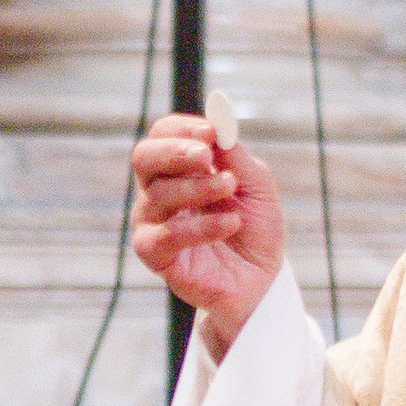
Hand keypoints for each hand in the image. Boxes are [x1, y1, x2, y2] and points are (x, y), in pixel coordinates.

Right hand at [130, 117, 287, 356]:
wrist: (261, 279)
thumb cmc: (255, 230)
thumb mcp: (257, 186)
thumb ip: (236, 158)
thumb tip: (219, 126)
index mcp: (180, 168)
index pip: (163, 136)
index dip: (182, 129)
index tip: (210, 131)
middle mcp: (160, 191)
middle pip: (144, 158)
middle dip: (174, 151)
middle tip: (206, 156)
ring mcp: (154, 223)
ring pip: (158, 194)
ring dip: (199, 188)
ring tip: (230, 191)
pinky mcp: (155, 255)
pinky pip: (165, 235)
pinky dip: (200, 227)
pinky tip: (230, 223)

--*--

Task: The answer must consist of every line from the listing above that includes the word "hand".

Response:
Hand keypoints for each hand in the image. Boxes are [x1, y1, x2, y2] and points are (x, y), in pixel coordinates.
Right hand at [130, 117, 287, 356]:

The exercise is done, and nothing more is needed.